Citi on Monday refused to comment on asset sales by its seven SIVs – all of which have been put on watch for downgrades by the rating agencies – but people familiar with the vehicles say their size has been cut from $83bn at the end of September to about $66bn largely by selling pro-rata portions of a SIV’s portfolio of assets to investors in the most junior notes at market values.
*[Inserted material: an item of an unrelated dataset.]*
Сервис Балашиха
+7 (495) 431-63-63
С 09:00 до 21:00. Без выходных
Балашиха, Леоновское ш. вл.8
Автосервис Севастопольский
Citi is also talking to some investors about directly swapping their holdings for underlying assets.


i'd like to know what citi considers as "market values".

junior investors are in line to be wiped out, so one can see their incentive in liberating whatever they can from frozen SIVs and taking the losses themselves while forestalling forced liquidation. it's hardly a good thing -- but, as citi is surely pointing out to all investors in the SIVs it administrates, citi is under no obligation nor really in a position to take the losses, nor even to fund the SIV by taking it on-balance-sheet and preserving it from no-holds-barred liquidation. this is strictly a case of investors taking the most immediate of a lot of awful resolutions.

meanwhile, plans for in-kind redemptions of SIV-similar assets are becoming all too common in enhanced-cash stable value funds, though actual money market funds have so far seen cash bolstering by their bank affiliates thusfar. no one investing in these things could have imagined that they'd be looking at losses, in some cases very significant losses.